Who needs stress? We all do. Here’s why
How stress, properly handled, can give you an edge, according to Ian Robertson, author of The Stress Test: How Pressure Can Make You Stronger and Sharper
If you could do something to decrease your risk of memory failure, to increase your self-confidence, to be a better public speaker, to improve your brain, to help you deal with back pain, to bust out of your comfort zone, to make your children more resilient … would you do it?
What if it involved embracing what we all to our utmost try to steer clear of – namely, stress?

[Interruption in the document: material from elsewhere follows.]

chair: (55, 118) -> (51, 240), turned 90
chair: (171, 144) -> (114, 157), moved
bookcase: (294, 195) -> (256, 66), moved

Yes, there’s always a catch. Think about it though – which Irish psychologist Ian Robertson, author of The Stress Test: How Pressure Can Make You Stronger and Sharper, has done, and has studied the subject quite extensively. You might remember quoting, once or twice, German philosopher Friedrich Nietzsche: “That which does not kill us makes us stronger.”
The statement, Robertson says, “has always intrigued me”. He’s also fond of quoting golfer Tiger Woods: “I’ve always said the day I’m not nervous playing is the day I quit.”
Granted, stress before a golf tournament isn’t exactly a life-or-death situation, but the premise is along the same lines.
“All performers and musicians and sports performers know you need that edge,” says Robertson, who, as the T. Boone Pickens Distinguished Scientist at the Centre for Brain Health, spends part of his year at the University of Texas at Dallas institute and part in Ireland.